Selected excerpt »
A Brief History of Primordial Salvador

In Bahia, in the beginnning…there lived the indigenous people now commonly referred to here as “Índios”, and we can follow human recordings as far back as a people called the Gé. The Gé were pushed out by a people called the Tupinambá, and these were the people who were here when the first Europeans arrived (the coastal village of Olivença, Bahia remains home to a number of Tupinambá to this day).

Those first Europeans were Spaniards under the command of Vicente Yáñez Pinzón, who on January 26, 1500, landed to the north of what is now Bahia, close to the location of present-day Recife (capital of the state of Pernambuco). Pinzón had also been the captain of the Niña (as in the Nina, the Pinta, and the Santa Maria) when Christopher Columbus made his maiden voyage to the New World.

Material shown »
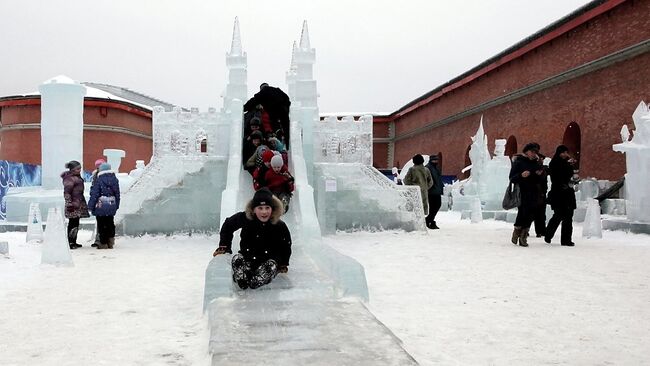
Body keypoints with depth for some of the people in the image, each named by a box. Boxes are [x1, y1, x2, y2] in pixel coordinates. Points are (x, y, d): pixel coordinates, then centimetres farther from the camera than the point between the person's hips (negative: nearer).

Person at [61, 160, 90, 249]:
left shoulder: (77, 177, 17)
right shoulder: (69, 178, -12)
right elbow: (67, 192, -17)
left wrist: (83, 203, 26)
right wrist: (69, 204, -21)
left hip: (79, 204, 10)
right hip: (73, 205, -10)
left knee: (76, 223, 12)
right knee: (73, 223, -8)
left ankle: (74, 242, 19)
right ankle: (70, 243, -5)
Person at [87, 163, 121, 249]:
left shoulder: (99, 180, -12)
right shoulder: (115, 180, 5)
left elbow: (94, 194, -10)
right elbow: (117, 194, 12)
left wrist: (91, 206, -3)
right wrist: (116, 205, 19)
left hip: (101, 207, -5)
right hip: (112, 207, 5)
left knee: (102, 225, 3)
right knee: (110, 223, 15)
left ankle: (103, 243, 6)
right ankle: (111, 239, 13)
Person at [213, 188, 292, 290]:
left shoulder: (280, 226, -11)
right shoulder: (245, 218, -11)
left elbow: (286, 246, 7)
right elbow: (228, 225, 8)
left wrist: (283, 265, 5)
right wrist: (224, 247, 4)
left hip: (269, 260, -1)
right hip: (247, 257, 1)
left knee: (271, 265, -35)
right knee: (237, 259, -30)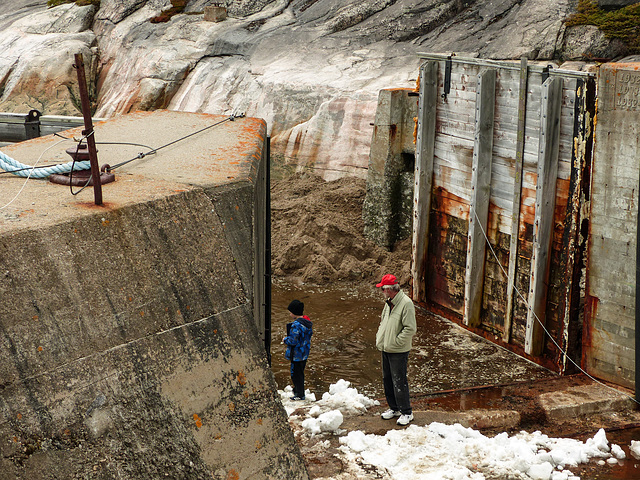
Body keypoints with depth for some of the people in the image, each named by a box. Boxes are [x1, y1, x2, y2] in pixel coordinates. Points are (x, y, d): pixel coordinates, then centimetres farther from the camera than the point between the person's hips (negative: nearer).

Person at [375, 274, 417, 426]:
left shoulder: (406, 303, -19)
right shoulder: (388, 302, 9)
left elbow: (410, 329, -21)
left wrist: (395, 342, -18)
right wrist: (379, 338, 11)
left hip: (398, 352, -9)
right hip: (385, 350, 9)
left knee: (399, 382, -4)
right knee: (387, 380, 16)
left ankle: (406, 412, 7)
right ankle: (394, 408, 29)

Work order » In the history of primordial Salvador, which people pushed out the Gé?

Solved problem » The Tupinambá.